Don't forget to tell the receiver what the password is.

[Receiver] Decrypt the file with password

Got a new file but it's protected with password. Add the password to decrypt.

gpg --output <destination_path> --batch --yes --passphrase <password> --decrypt <original_encrypted_file>

Okay, password is correct.

[Sender] Generate checksum

Checksum is a data integrity calculation using SHA functions on bit counts of a message or a file. The result is a long text containing heximal numbers. It helps verify the data transmission to be completed and correct.

GPG offers ability to sign the checksum file, too. Before that, we need the GPG key of sender as well and receiver will be able to know who sent this message.

[Sender] Generate key for sender

Run gpg --full-generate-key and, hey! Brian is here.
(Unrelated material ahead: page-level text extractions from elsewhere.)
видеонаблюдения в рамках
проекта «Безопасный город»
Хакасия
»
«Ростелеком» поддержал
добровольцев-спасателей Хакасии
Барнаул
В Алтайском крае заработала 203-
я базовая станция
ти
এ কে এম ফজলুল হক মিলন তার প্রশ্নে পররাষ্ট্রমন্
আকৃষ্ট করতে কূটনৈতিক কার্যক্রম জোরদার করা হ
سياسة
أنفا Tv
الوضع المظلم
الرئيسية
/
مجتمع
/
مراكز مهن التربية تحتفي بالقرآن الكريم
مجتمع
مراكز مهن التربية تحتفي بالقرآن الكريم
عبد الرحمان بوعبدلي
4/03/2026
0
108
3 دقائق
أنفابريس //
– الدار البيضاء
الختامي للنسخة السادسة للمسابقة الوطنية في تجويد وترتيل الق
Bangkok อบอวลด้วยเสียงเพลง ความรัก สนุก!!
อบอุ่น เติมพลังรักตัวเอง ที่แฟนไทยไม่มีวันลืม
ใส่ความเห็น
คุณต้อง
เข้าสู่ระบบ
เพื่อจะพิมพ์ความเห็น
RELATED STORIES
[Sender] Generate and sign Checksum

Checksum file can be made with this command.

sha256sum <message_file> | awk '{print $1}' > <checksum_file>

sha256sum is checksum function on CentOS and might be failed on other system.

Once the checksum file is ready, run this to sign.
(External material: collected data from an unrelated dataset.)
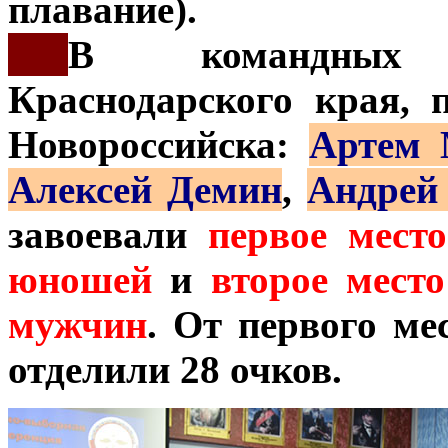
плавание).
***
В командных с
Краснодарского края, 
Новороссийска:
Артем 
Алексей Демин
,
Андрей
завоевали
первое мест
юношей
и
второе мест
мужчин
. От первого м
отделили 28 очков.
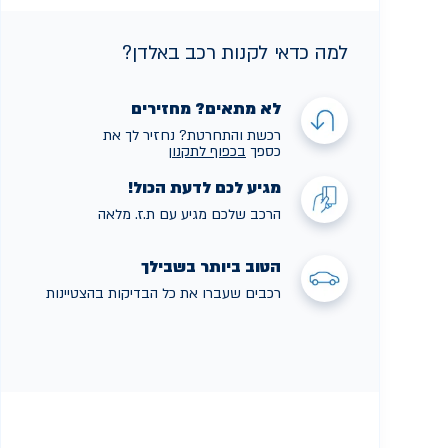
למה כדאי לקנות רכב באלדן?
לא מתאים? מחזירים
רכשת והתחרטת? נחזיר לך את
כספך
בכפוף לתקנו
ן
מגיע לכם לדעת הכול!
הרכב שלכם מגיע עם ת.ז. מלאה
הטוב ביותר בשבילך
רכבים שעברו את כל הבדיקות בהצטיינות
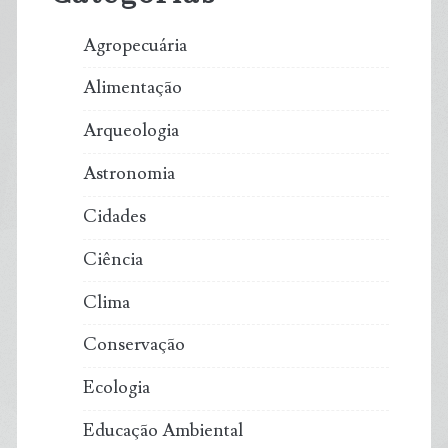
Agropecuária
Alimentação
Arqueologia
Astronomia
Cidades
Ciência
Clima
Conservação
Ecologia
Educação Ambiental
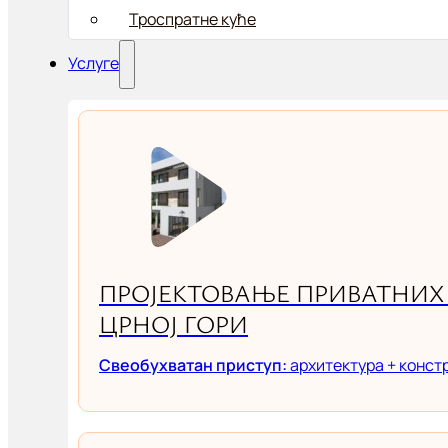
Троспратне куће
Услуге
ПРОЈЕКТОВАЊЕ ПРИВАТНИХ 
ЦРНОЈ ГОРИ
Свеобухватан приступ:
архитектура + конст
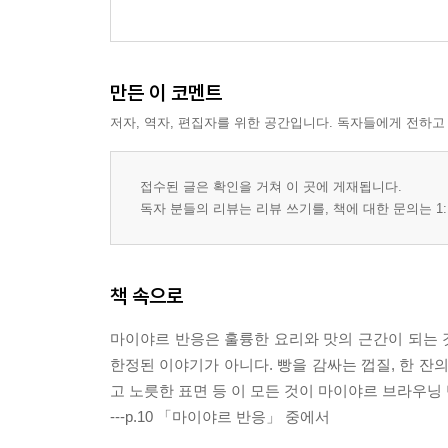
만든 이 코멘트
저자, 역자, 편집자를 위한 공간입니다. 독자들에게 전하고
접수된 글은 확인을 거쳐 이 곳에 게재됩니다.
독자 분들의 리뷰는 리뷰 쓰기를, 책에 대한 문의는 1:
책 속으로
마이야르 반응은 훌륭한 요리와 맛의 근간이 되는 것
한정된 이야기가 아니다. 빵을 감싸는 껍질, 한 잔
고 노릇한 표면 등 이 모든 것이 마이야르 브라우닝
---p.10 「마이야르 반응」 중에서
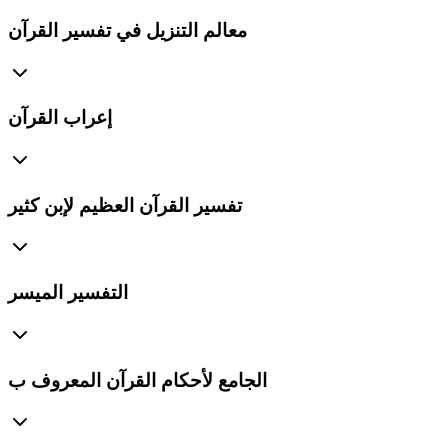
معالم التنزيل في تفسير القرآن
إعراب القرآن
تفسير القرآن العظيم لإبن كثير
التفسير الميسر
الجامع لأحكام القرآن المعروف ب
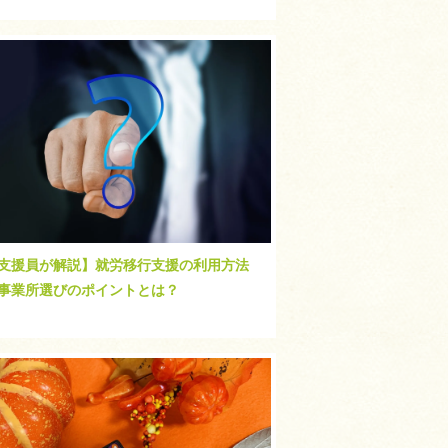
支援員が解説】就労移行支援の利用方法
事業所選びのポイントとは？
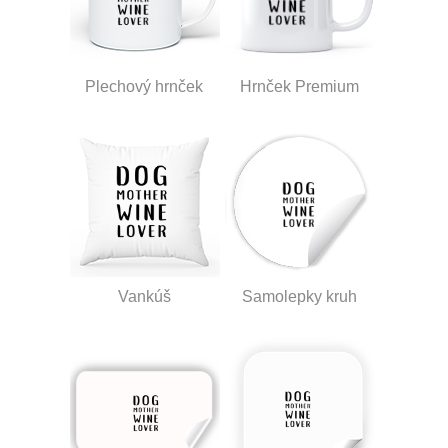
Plechový hrnček
Hrnček Premium
Vankúš
Samolepky kruh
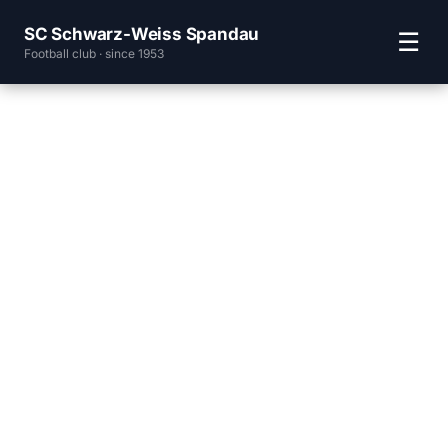
SC Schwarz-Weiss Spandau
☰
Football club · since 1953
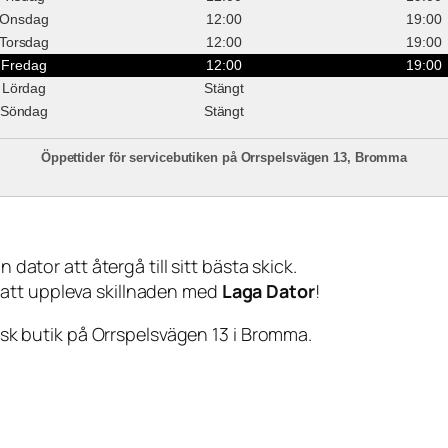
Onsdag
12:00
19:00
Torsdag
12:00
19:00
Fredag
12:00
19:00
Lördag
Stängt
Söndag
Stängt
Öppettider för servicebutiken på Orrspelsvägen 13, Bromma
 dator att återgå till sitt bästa skick.
 att uppleva skillnaden med
Laga Dator
!
sisk butik på Orrspelsvägen 13 i Bromma.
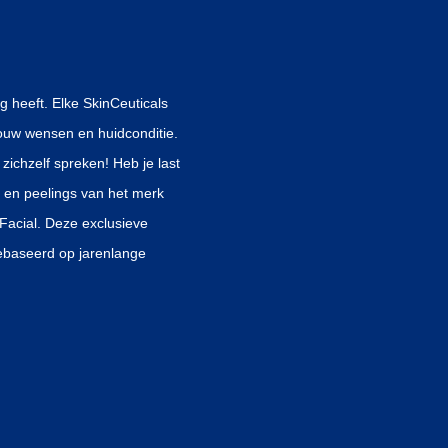
g heeft. Elke SkinCeuticals
jouw wensen en huidconditie.
zichzelf spreken! Heb je last
s en peelings van het merk
 Facial. Deze exclusieve
ebaseerd op jarenlange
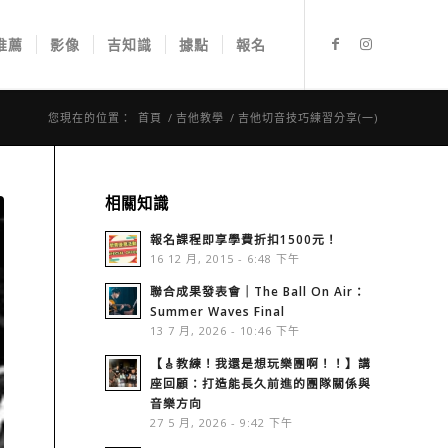
推薦
影像
吉知識
據點
報名
您現在的位置：
首頁
/
吉他教學
/
吉他切音技巧練習分享(一)
相關知識
報名課程即享學費折扣1500元！
16 12 月, 2015 - 6:48 下午
聯合成果發表會｜The Ball On Air：
Summer Waves Final
13 7 月, 2026 - 10:46 下午
【🎸教練！我還是想玩樂團啊！！】講
座回顧：打造能長久前進的團隊關係與
音樂方向
27 5 月, 2026 - 9:42 下午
gpg --output <signed_checksum_file> --batch --yes --quiet --sign <checksum_file>

[Receiver] Verify and decrypt Checksum

Adam got the checksum file and want to see who sent this.

gpg --verify <signed_checksum_file>

Now we're sure it's from Brian. Next is to verify if decrypted file is completed and valid. We have to decrypt the checksum and compare its content with the checksum of our decrypted file.

# calculate checksum on decrypted file
sha256sum <decrypted_file> | awk '{print $1}'

# decrypt the checksum from sender
gpg --output <checksum_file> --decrypt <sign_checksum_file>

In case of matched value, it indicates the file we decrypted is valid in content and from the sender we trust.